あなたにあえてよかった。 また会いましょうね、それまでさようなら。

合掌

ブーゲンビリアの「偲ぶ会」の大切さ
 ~人薬・時薬~

2020年10月発行 会報19号
津根 静香

例年だと「偲ぶ会」が8月のお盆にありましたが、今年はコロナ禍で中止。今更ながら、その集まりの大切さを感じています。乳がんに罹患し、出逢い、知り合った方々とのおしゃべり会で、語り合い、たくさんの共感を体験しました。関わった人数が多いほど、関わった歳月が長いほど、別れはその分、深い悲しみになると思うのです。

コロナ禍でおしゃべり会も開かれずにいますが、それでも今の時代にあった心の交流があります。メールを交換した相手とは、家族にも言えない言葉、見せない姿が、そこにはあるのではないかと思います。

最後の最後まで医療を追求し治療し強がっていた彼女からの「見捨てないで…」とのメール。

3人の子どもを育てるお母さんだった彼女は、最後の最後まで私の息子の病気をも心配してくれ、「いつでも話を聞くからね」とのメールをもらいました。

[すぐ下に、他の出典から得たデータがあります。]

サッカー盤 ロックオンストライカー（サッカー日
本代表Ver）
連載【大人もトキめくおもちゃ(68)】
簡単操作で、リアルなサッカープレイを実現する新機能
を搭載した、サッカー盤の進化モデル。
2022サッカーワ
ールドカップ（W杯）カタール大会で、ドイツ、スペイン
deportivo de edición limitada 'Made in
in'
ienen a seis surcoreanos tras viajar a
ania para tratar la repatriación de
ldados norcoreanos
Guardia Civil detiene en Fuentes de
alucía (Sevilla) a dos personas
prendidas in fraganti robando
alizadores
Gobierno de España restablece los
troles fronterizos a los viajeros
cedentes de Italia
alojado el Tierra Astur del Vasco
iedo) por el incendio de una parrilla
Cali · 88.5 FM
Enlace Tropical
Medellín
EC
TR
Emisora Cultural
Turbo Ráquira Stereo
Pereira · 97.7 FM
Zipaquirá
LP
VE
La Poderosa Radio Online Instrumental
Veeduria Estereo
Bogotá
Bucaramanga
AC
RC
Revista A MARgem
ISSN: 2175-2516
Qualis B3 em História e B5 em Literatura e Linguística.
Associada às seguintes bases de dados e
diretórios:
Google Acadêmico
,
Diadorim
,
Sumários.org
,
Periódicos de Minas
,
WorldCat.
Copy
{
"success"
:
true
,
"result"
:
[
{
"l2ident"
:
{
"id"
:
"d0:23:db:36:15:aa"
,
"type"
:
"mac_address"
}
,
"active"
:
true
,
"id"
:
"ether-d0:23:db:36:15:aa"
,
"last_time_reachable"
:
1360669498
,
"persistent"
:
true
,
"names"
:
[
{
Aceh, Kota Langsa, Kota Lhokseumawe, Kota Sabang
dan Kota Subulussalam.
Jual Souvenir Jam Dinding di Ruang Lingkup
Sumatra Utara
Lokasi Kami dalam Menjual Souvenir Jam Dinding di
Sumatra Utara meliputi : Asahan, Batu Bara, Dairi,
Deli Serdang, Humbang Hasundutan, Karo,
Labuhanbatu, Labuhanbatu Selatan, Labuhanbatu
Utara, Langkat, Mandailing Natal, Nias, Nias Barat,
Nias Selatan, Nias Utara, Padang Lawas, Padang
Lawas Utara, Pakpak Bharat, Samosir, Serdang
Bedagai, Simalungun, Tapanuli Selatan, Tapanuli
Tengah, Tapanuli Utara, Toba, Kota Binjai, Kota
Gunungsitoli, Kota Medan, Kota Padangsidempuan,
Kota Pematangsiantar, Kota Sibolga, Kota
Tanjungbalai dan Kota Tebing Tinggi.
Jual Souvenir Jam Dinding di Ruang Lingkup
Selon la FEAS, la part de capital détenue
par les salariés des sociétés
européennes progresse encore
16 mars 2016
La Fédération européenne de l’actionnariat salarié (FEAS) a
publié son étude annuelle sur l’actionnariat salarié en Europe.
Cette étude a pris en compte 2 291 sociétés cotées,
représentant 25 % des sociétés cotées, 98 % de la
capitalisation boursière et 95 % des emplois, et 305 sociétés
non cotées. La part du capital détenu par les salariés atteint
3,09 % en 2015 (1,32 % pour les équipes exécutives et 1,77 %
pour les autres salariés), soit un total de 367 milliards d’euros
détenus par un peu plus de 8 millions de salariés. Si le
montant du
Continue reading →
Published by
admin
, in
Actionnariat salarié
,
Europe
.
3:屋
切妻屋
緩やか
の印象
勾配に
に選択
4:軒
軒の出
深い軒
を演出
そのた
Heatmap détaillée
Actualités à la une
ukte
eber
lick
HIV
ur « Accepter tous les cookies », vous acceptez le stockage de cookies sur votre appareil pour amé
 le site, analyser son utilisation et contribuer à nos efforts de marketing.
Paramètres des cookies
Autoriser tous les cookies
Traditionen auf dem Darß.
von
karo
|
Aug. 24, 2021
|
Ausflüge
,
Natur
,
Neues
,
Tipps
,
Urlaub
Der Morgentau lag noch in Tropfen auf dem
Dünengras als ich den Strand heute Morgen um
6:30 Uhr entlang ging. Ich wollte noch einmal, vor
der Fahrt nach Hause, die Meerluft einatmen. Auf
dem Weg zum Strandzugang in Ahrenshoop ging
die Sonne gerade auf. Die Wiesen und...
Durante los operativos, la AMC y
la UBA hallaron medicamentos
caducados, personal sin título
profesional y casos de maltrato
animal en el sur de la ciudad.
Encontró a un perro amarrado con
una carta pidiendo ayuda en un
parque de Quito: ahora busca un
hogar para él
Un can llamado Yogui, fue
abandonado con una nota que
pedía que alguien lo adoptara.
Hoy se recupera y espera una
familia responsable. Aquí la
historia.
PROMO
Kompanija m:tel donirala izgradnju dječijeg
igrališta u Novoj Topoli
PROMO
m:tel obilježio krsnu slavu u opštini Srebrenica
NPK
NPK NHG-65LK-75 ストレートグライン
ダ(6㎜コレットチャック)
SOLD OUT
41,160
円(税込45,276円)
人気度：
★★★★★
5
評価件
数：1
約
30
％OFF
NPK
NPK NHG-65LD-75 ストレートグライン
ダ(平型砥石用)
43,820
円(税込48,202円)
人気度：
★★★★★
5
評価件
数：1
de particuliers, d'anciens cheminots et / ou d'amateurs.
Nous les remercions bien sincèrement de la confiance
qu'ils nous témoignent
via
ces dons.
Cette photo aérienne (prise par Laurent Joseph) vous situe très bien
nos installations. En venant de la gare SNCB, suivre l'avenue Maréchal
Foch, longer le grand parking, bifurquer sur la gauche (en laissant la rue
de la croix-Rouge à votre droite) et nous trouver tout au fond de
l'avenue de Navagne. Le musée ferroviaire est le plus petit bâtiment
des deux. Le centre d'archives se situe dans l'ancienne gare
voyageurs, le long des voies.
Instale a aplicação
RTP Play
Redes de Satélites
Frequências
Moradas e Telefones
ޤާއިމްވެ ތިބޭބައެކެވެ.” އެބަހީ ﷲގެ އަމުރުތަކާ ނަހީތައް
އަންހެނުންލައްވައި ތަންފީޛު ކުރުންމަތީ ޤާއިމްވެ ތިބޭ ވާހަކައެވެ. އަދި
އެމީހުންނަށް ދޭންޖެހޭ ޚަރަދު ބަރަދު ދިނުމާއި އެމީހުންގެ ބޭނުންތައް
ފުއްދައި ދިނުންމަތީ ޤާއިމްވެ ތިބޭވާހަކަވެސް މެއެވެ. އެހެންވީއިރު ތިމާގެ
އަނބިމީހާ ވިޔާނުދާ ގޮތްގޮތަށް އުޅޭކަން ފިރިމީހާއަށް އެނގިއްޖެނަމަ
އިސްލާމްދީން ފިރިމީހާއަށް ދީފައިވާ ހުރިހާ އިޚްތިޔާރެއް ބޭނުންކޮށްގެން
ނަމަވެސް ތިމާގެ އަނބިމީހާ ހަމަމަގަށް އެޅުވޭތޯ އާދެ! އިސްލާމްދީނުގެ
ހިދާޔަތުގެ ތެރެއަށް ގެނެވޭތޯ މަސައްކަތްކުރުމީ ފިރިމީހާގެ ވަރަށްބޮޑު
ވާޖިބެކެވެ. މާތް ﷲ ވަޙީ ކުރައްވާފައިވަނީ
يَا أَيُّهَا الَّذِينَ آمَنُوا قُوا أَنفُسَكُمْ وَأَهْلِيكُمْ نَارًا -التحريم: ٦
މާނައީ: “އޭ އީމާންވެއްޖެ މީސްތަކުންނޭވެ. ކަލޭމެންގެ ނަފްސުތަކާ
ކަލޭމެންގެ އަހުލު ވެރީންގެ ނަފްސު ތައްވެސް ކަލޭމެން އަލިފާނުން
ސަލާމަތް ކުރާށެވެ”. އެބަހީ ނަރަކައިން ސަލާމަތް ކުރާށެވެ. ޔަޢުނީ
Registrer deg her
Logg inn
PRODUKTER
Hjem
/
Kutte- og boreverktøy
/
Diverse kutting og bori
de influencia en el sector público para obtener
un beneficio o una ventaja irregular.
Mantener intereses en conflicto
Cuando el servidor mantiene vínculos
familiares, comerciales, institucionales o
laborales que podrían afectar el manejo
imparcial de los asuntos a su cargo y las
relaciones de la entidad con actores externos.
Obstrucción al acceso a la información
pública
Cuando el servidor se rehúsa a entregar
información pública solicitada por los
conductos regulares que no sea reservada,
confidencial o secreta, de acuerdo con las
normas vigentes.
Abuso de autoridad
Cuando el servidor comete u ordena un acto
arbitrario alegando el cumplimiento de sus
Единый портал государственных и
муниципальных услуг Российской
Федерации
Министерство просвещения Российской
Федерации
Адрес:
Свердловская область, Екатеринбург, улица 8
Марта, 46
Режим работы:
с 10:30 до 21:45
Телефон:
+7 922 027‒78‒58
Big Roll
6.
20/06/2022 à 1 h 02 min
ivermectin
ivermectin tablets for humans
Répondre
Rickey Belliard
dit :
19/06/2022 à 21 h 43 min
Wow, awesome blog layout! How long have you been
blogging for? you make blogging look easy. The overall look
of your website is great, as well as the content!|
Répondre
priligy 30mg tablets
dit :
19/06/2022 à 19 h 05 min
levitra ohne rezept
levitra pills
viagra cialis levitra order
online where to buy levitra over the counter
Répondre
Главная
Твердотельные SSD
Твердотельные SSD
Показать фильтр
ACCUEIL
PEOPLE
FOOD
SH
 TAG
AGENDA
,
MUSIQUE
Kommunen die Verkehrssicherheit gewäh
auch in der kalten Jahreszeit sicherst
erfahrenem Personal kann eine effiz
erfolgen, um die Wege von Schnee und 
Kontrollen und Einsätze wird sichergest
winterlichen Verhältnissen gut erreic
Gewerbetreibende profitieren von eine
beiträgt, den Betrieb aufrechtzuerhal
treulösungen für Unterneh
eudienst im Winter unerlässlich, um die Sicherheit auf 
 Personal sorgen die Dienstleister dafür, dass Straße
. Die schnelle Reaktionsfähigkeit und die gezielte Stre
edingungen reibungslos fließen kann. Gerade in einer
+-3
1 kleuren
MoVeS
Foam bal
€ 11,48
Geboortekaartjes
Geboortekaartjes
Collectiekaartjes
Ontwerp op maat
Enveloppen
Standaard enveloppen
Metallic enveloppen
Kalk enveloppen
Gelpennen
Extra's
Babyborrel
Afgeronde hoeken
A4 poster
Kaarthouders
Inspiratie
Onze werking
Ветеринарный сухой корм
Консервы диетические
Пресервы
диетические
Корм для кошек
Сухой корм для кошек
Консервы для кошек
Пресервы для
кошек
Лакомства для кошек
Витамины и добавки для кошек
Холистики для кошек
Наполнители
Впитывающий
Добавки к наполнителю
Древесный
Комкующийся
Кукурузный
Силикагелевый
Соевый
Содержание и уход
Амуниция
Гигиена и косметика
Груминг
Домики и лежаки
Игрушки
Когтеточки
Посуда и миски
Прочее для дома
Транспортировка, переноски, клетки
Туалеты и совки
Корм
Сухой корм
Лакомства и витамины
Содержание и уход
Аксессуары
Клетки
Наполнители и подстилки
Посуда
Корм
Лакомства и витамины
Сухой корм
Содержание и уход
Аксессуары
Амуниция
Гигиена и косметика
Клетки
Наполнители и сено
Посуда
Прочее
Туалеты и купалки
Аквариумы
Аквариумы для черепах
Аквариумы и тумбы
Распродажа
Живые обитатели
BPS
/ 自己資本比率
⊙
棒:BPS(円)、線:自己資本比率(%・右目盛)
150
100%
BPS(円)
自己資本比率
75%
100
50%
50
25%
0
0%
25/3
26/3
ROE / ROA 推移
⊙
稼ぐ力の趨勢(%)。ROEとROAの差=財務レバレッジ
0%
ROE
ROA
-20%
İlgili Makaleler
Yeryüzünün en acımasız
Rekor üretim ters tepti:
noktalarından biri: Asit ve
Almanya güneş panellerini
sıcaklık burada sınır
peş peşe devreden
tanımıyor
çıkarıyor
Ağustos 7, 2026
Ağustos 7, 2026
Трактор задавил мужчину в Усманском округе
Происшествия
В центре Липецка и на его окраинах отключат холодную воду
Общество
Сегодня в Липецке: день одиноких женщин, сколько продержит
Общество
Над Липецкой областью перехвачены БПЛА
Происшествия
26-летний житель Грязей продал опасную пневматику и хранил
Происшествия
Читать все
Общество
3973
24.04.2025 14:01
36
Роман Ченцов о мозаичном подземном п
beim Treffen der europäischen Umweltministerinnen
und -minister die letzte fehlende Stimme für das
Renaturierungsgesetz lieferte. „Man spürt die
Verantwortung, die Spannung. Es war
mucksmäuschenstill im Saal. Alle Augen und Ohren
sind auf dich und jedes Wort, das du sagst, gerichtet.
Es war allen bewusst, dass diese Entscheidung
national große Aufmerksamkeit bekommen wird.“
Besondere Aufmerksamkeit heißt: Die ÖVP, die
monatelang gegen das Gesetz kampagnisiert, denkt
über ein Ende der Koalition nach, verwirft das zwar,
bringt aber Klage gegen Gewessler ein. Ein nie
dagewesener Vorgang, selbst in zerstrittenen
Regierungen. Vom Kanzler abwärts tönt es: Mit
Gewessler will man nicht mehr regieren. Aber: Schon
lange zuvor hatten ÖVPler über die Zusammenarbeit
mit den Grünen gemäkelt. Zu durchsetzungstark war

精神科の分野に「人薬」「時薬」という言葉があります。ひとりでは抱えきれない悲しみを人と話すことで救われる、分かち合える。悲しい気持ちも時間が過ぎることで癒やされるというものです。一年に一回、その方々について、話ができる「偲ぶ会」。それは「人薬」と「時薬」を兼ね備える集まりだったと思います。

Facebookを利用すれば、世界中の人々とメールのやり取りができる時代です。できることならば、一年に一回でもあの世とこの世のメールのやり取りができるといいのになぁと思います。今はまだ、彼女達からの最後のメールを消すことはできません。もうしばらく、取っておこうと思います。